# Scheduled Site Downtime - Morning 6-23-2007 -Completed



## Bob Hubbard (Jun 22, 2007)

We're gonna try again.  1AM EST the site will be going offline for about 2 hours for file system checking.  Should be back up around 4am.

I'm not going to shut it down this time, but be aware that the site will be (theoretically) down from 1am to 3am tonight.

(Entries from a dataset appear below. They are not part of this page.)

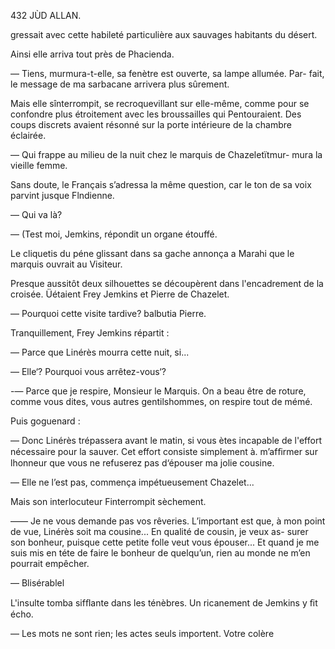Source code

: 432 JÙD ALLAN.

gressait avec cette habileté particulière aux sauvages habitants du désert.

Ainsi elle arriva tout près de Phacienda.

— Tiens, murmura-t-elle, sa fenètre est ouverte, sa lampe allumée. Par-
fait, le message de ma sarbacane arrivera plus sûrement.

Mais elle sînterrompit, se recroquevillant sur elle-même, comme pour se
confondre plus étroitement avec les broussailles qui Pentouraient. Des coups
discrets avaient résonné sur la porte intérieure de la chambre éclairée.

— Qui frappe au milieu de la nuit chez le marquis de Chazeletïtmur-
mura la vieille femme.

Sans doute, le Français s’adressa la même question, car le ton de sa voix
parvint jusque Flndienne.

— Qui va là?

— (Test moi, Jemkins, répondit un organe étouffé.

Le cliquetis du péne glissant dans sa gache annonça a Marahi que le
marquis ouvrait au Visiteur.

Presque aussitôt deux silhouettes se découpèrent dans l'encadrement de
la croisée. Üétaient Frey Jemkins et Pierre de Chazelet.

— Pourquoi cette visite tardive? balbutia Pierre.

Tranquillement, Frey Jemkins répartit :

— Parce que Linérès mourra cette nuit, si...

— Elle‘? Pourquoi vous arrêtez-vous‘?

-— Parce que je respire, Monsieur le Marquis. On a beau être de roture,
comme vous dites, vous autres gentilshommes, on respire tout de mémé.

Puis goguenard :

— Donc Linérès trépassera avant le matin, si vous ètes incapable de
l'effort nécessaire pour la sauver. Cet effort consiste simplement à. m’afﬁrmer
sur lhonneur que vous ne refuserez pas d‘épouser ma jolie cousine.

— Elle ne l’est pas, commença impétueusement Chazelet...

Mais son interlocuteur Finterrompit sèchement.

—— Je ne vous demande pas vos rêveries. L’important est que, à mon
point de vue, Linérès soit ma cousine... En qualité de cousin, je veux as-
surer son bonheur, puisque cette petite folle veut vous épouser... Et quand
je me suis mis en téte de faire le bonheur de quelqu’un, rien au monde ne
m’en pourrait empêcher.

— Blisérablel

L'insulte tomba sifﬂante dans les ténèbres. Un ricanement de Jemkins
y ﬁt écho.

— Les mots ne sont rien; les actes seuls importent. Votre colère

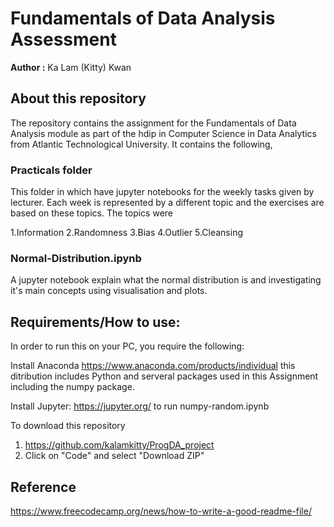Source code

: # Fundamentals of Data Analysis Assessment
**Author :** Ka Lam (Kitty) Kwan

## About this repository
The repository contains the assignment for the Fundamentals of Data Analysis module as part of the hdip in Computer Science in Data Analytics from Atlantic Technological University. 
It contains the following,

### Practicals folder

This folder in which have jupyter notebooks for the weekly tasks given by lecturer. Each week is represented by a different topic and the exercises are based on these topics. The topics were

1.Information
2.Randomness
3.Bias
4.Outlier
5.Cleansing


### Normal-Distribution.ipynb

A jupyter notebook explain what the normal distribution is and investigating it's main concepts using visualisation and plots.


## Requirements/How to use:
In order to run this on your PC, you require the following:

Install Anaconda https://www.anaconda.com/products/individual this ditribution includes Python and serveral packages used in this Assignment including the numpy package.

Install Jupyter: https://jupyter.org/ to run numpy-random.ipynb 

To download this repository

1. https://github.com/kalamkitty/ProgDA_project
2. Click on "Code" and select "Download ZIP"



## Reference
https://www.freecodecamp.org/news/how-to-write-a-good-readme-file/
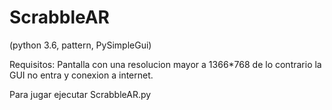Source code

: # ScrabbleAR

(python 3.6, pattern, PySimpleGui)

Requisitos: 
  Pantalla con una resolucion mayor a 1366*768 de lo contrario la GUI no entra y conexion a internet.
  
Para jugar ejecutar ScrabbleAR.py
  
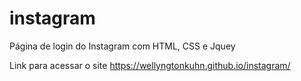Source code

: # instagram
Página de login do Instagram com HTML, CSS e Jquey

Link para acessar o site
https://wellyngtonkuhn.github.io/instagram/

Lets hope this is it on these.

Thank you for your understanding and patience.


----------



## Drac (Jun 22, 2007)

Thank you for your diligence...


----------



## Kacey (Jun 22, 2007)

Thanks for all the work you're putting into this, Bob.  :asian:


----------



## theletch1 (Jun 22, 2007)

Here's rooting for ya, Bob!


----------



## arnisador (Jun 22, 2007)

Good luck, dude!


----------



## terryl965 (Jun 22, 2007)

Go get em Bob


----------



## Bob Hubbard (Jun 23, 2007)

We're Back.


----------



## Kacey (Jun 23, 2007)

Bob Hubbard said:


> We're Back.


So... did it work?


----------



## Bob Hubbard (Jun 23, 2007)

Anyone still getting errors?


----------



## Kacey (Jun 23, 2007)

I haven't yet - but the errors I was getting were pretty sporadic.  Still, no news is good news, in this instance!


----------



## arnisador (Jun 23, 2007)

Are we all better, then?


----------



## Bob Hubbard (Jun 23, 2007)

I hope so.


----------



## Rich Parsons (Jun 23, 2007)

Bob Hubbard said:


> Anyone still getting errors?




I have not gotten any errors and the load time of the forum page has actually improved.


----------



## arnisador (Jun 26, 2007)

While trying to get a couple of specific posts by opening new Firefox tabs from the "New Posts" page:

http://www.martialtalk.com/forum/showthread.php?goto=newpost&t=51706

vBulletin datastore error caused by one or more of the following:

   1. You may have uploaded vBulletin 3.6 files without also running the vBulletin upgrade script. If you have not run the upgrade script, do so now.
   2. The datastore cache may have been corrupted. Run Rebuild Bitfields from tools.php, which you can upload from the do_not_upload folder of the vBulletin package.


Fatal error: vBulletin datastore cache incomplete or corrupt in /includes/init.php on line 213

http://www.martialtalk.com/forum/showthread.php?goto=newpost&t=51701

vBulletin datastore error caused by one or more of the following:

   1. You may have uploaded vBulletin 3.6 files without also running the vBulletin upgrade script. If you have not run the upgrade script, do so now.
   2. The datastore cache may have been corrupted. Run Rebuild Bitfields from tools.php, which you can upload from the do_not_upload folder of the vBulletin package.


Fatal error: vBulletin datastore cache incomplete or corrupt in /includes/init.php on line 213


----------



## Bob Hubbard (Jun 26, 2007)

Recommendation now is to upgrade the hardware. I need to generate another $200-300/month or so to afford the recommended changes.


----------